I find thick black leather gloves really help with my typing too.


You should also wallpaper your room with green binary glyphs


No, this just keeps you private from all private sector actors and friends and spouses

Lets children and other unbanked pay for vpns as they don’t have banking access, they can earn some crypto from someone and bridge that to monero

Tor if you don’t want any private sector logging + additional access to the onion internet

A TorOS if you want more hardened access


Unbanked?


'Unbanked' is a term used in policy circles for people who don't have bank accounts.

For example undocumented migrants, homeless people, people fleeing abusive partners, people with a history of bankruptcy, and so on.

This can be politically important because if the state wants to pay all benefits by bank transfer to keep admin costs down, they've got to make sure even the most vulnerable people in our society can get a bank account.

Of course, usually the unbanked use cash.


One of the flaws of policy circles is that they assume the unbanked are victims. The term, for that sector, is a proxy for the desire and recognition of people lacking access to capital and services, which is what the policy circle really wants to occur and being in the banking system had been the route to that for so long.

Now it is not necessary, with peer to peer digital cash operating in a parallel economy, that allows access to goods, services, investments, insurance, capital and more.


In crypto circles it is also code word for "criminals".

As in for example "banking the unbanked" which translates into "providing extremely expensive banking like services for criminals."


I'll be honest, I've never heard 'unbanked' used in relation to cryptocurrency or criminals before vmception used it above.

I know my drug dealer can't pay duffle bags full of cocaine-covered $100 bills into the bank - but he can still get a personal checking account and pay in $100 a week or so. So I would not describe him as 'unbanked' in the conventional sense.


When the state moves to seize and freeze his bank accounts and flag his unhosted bitcoin addresses, he'll wish he had some Monero and Tornado.cash notes to pay his lawyer with.


Debanked

Notbanked

Sansbanked


And they use Monero instead?

(I am actually curious; who are these people who do not have a bank account but use Monero?)

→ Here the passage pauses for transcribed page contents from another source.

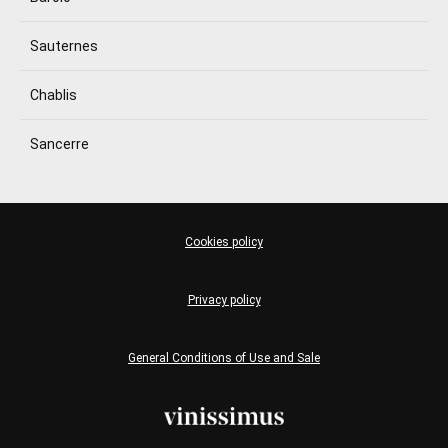
Sauternes
Chablis
Sancerre
Cookies policy
Privacy policy
General Conditions of Use and Sale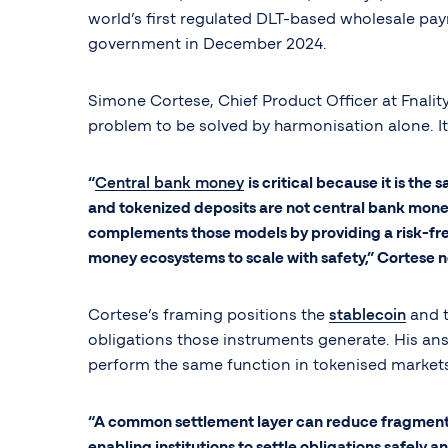
world’s first regulated DLT-based wholesale pa
government in December 2024.
Simone Cortese, Chief Product Officer at Fnalit
problem to be solved by harmonisation alone. It
“
Central bank money
is critical because it is the
and tokenized deposits are not central bank money
complements those models by providing a risk-free
money ecosystems to scale with safety,” Cortese 
Cortese’s framing positions the
stablecoin
and t
obligations those instruments generate. His ans
perform the same function in tokenised market
“A common settlement layer can reduce fragmentat
enabling institutions to settle obligations safely and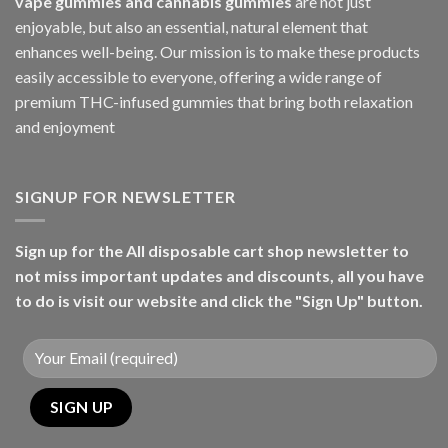
vape gummies and cannabis gummies
are not just
enjoyable, but also an essential, natural element that
enhances well-being. Our mission is to make these products
easily accessible to everyone, offering a wide range of
premium THC-infused gummies that bring both relaxation
and enjoyment
SIGNUP FOR NEWSLETTER
Sign up for the All disposable cart shop newsletter to
not miss important updates and discounts, all you have
to do is visit our website and click the "Sign Up" button.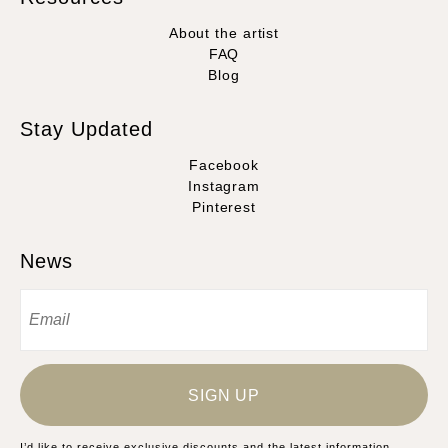
About the artist
FAQ
Blog
Stay Updated
Facebook
Instagram
Pinterest
News
SIGN UP
I’d like to receive exclusive discounts and the latest information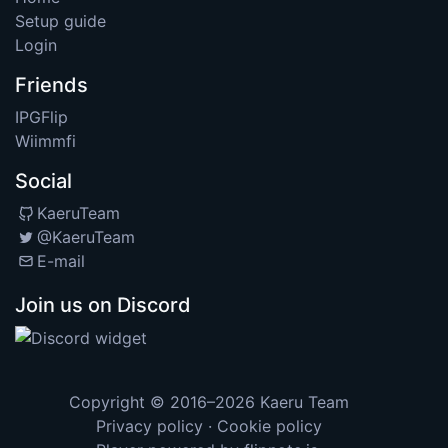
Setup guide
Login
Friends
IPGFlip
Wiimmfi
Social
KaeruTeam
@KaeruTeam
E-mail
Join us on Discord
Copyright © 2016–2026
Kaeru Team
Privacy policy
·
Cookie policy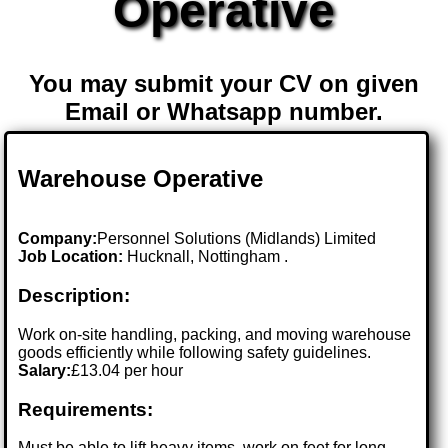
Operative
You may submit your CV on given
Email or Whatsapp number.
Warehouse Operative
Company:
Personnel Solutions (Midlands) Limited
Job Location:
Hucknall, Nottingham .
Description:
Work on-site handling, packing, and moving warehouse
goods efficiently while following safety guidelines.
Salary:
£13.04 per hour
Requirements:
Must be able to lift heavy items, work on feet for long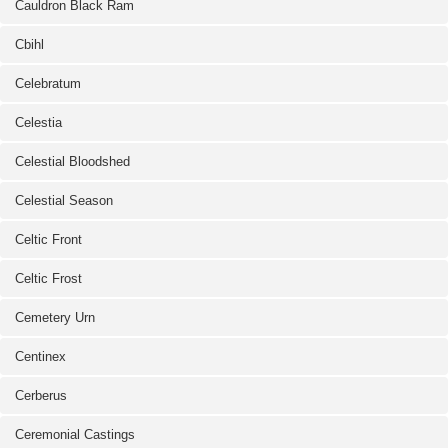
Cauldron Black Ram
Cbihl
Celebratum
Celestia
Celestial Bloodshed
Celestial Season
Celtic Front
Celtic Frost
Cemetery Urn
Centinex
Cerberus
Ceremonial Castings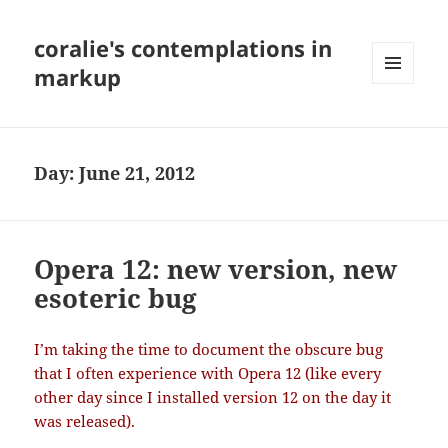
coralie's contemplations in
markup
MENU
AND
WIDGETS
Day:
June 21, 2012
Opera 12: new version, new
esoteric bug
I’m taking the time to document the obscure bug
that I often experience with Opera 12 (like every
other day since I installed version 12 on the day it
was released).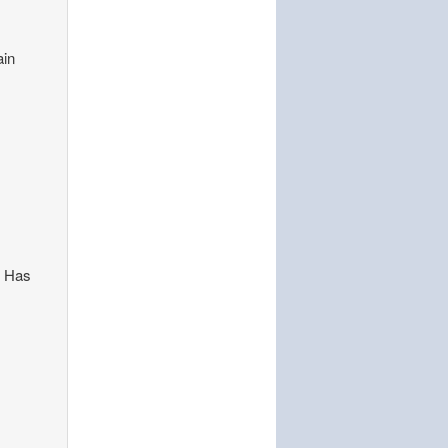
ain
. Has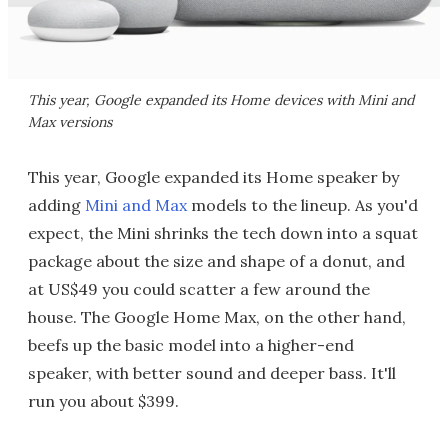
This year, Google expanded its Home devices with Mini and
Max versions
This year, Google expanded its Home speaker by
adding
Mini and Max
models to the lineup. As you'd
expect, the Mini shrinks the tech down into a squat
package about the size and shape of a donut, and
at US$49 you could scatter a few around the
house. The Google Home Max, on the other hand,
beefs up the basic model into a higher-end
speaker, with better sound and deeper bass. It'll
run you about $399.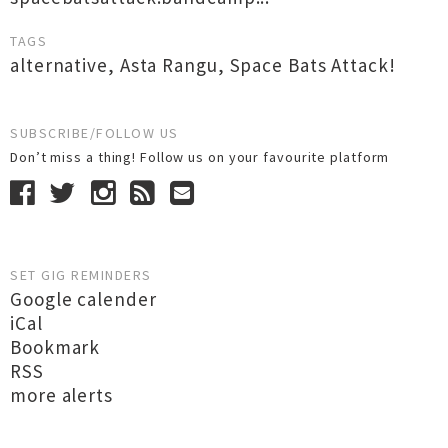
TAGS
alternative
,
Asta Rangu
,
Space Bats Attack!
SUBSCRIBE/FOLLOW US
Don’t miss a thing! Follow us on your favourite platform
SET GIG REMINDERS
Google calender
iCal
Bookmark
RSS
more alerts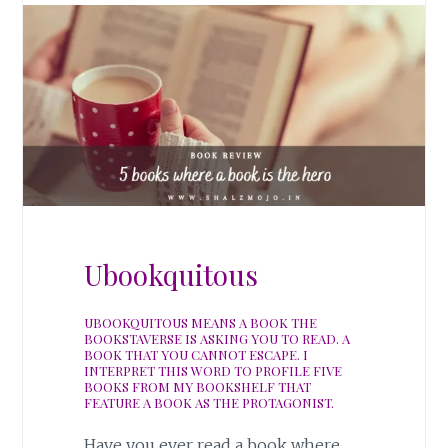
Ubookquitous
UBOOKQUITOUS MEANS A BOOK THE
BOOKSTAVERSE IS ASKING YOU TO READ. A
BOOK THAT YOU CANNOT ESCAPE. I
INTERPRET THIS WORD TO PROFILE FIVE
BOOKS FROM MY BOOKSHELF THAT
FEATURE A BOOK AS THE PROTAGONIST.
Have you ever read a book where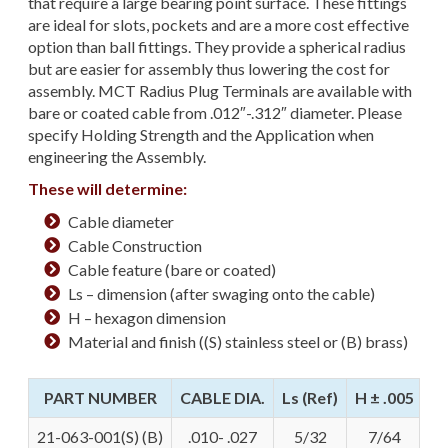
that require a large bearing point surface. These fittings
are ideal for slots, pockets and are a more cost effective
option than ball fittings. They provide a spherical radius
but are easier for assembly thus lowering the cost for
assembly. MCT Radius Plug Terminals are available with
bare or coated cable from .012″-.312″ diameter. Please
specify Holding Strength and the Application when
engineering the Assembly.
These will determine:
Cable diameter
Cable Construction
Cable feature (bare or coated)
Ls – dimension (after swaging onto the cable)
H – hexagon dimension
Material and finish ((S) stainless steel or (B) brass)
PART NUMBER
CABLE DIA.
Ls (Ref)
H ± .005
21-063-001(S) (B)
.010- .027
5/32
7/64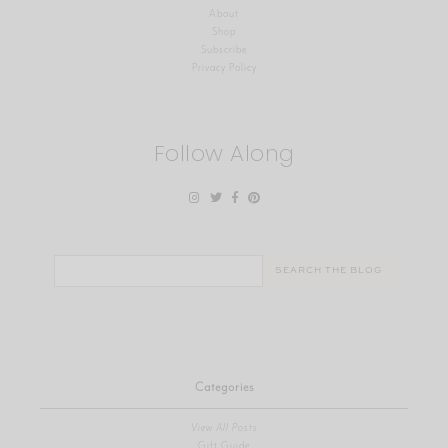
About
Shop
Subscribe
Privacy Policy
Follow Along
Search
for:
Categories
View All Posts
Gift Guide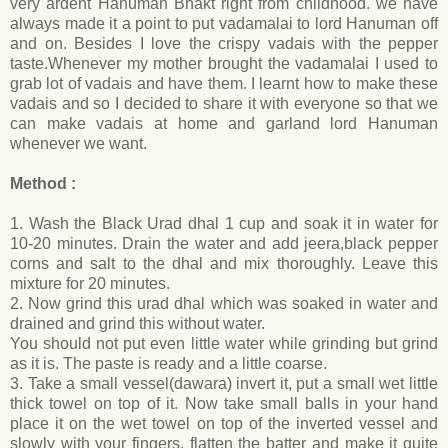
very ardent Hanuman Bhakt right from childhood. we have
always made it a point to put vadamalai to lord Hanuman off
and on. Besides I love the crispy vadais with the pepper
taste.Whenever my mother brought the vadamalai I used to
grab lot of vadais and have them. I learnt how to make these
vadais and so I decided to share it with everyone so that we
can make vadais at home and garland lord Hanuman
whenever we want.
Method :
1. Wash the Black Urad dhal 1 cup and soak it in water for
10-20 minutes. Drain the water and add jeera,black pepper
corns and salt to the dhal and mix thoroughly. Leave this
mixture for 20 minutes.
2. Now grind this urad dhal which was soaked in water and
drained and grind this without water.
You should not put even little water while grinding but grind
as it is. The paste is ready and a little coarse.
3. Take a small vessel(dawara) invert it, put a small wet little
thick towel on top of it. Now take small balls in your hand
place it on the wet towel on top of the inverted vessel and
slowly with your fingers, flatten the batter and make it quite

> And they use Monero instead?

they can use Monero as well, not instead. As there are lots of other interchangeable options for non-banked or unhosted crypto payments and commerce.

> (I am actually curious; who are these people who do not have a bank account but use Monero?)

to me, your question is similar to asking "who are these people that use their cell phone in a subway tunnel" after cellular service was extended underground. the similarity being that the answer is "I don't know" and "you're not going to get a dissertation or a source about it, people just use whats available" and "who cares". What I wrote earlier is just a list of what happens when the expanded availability is there.


Tor at least but there’s likely more. also rumor in the internet goes (and looking to be correct if misguided) the us government identifies its citizens that dl Tor


That's nonsense. There are somewhere between 2 and 8 million users of Tor every day. The vast majority of Tor users are ordinary people that want a little more privacy. What a waste of resources it would be to try to identify and track each of them.


You only need to control majority of tor exit nodes to deanonymize people which many have been doing for a while.

https://therecord.media/thousands-of-tor-exit-nodes-attacked...


they cant see what you do on tor

you can still take flights, get mortgages, enter and leave the country after being on the imaginary or actual list, so why do so many people care?


> So if I want to get started with cybercrime; is Mullvad and Monero the way to go?

Yes.

> Any other tools that I should be aware of?

Like Tor, I hear that Signal is also a great choice for terrorists and extremists as well according to some testimonials from them.

The road to hell is paved with good intensions.


I’ll take the risk of extra crime or terrorism as a cost of privacy as a human right, thanks


> according to some testimonials from them

I'd rather not be that guy... but we have a survivorship bias problem here.


Can I run a Tor node or dark web website behind Mullvad?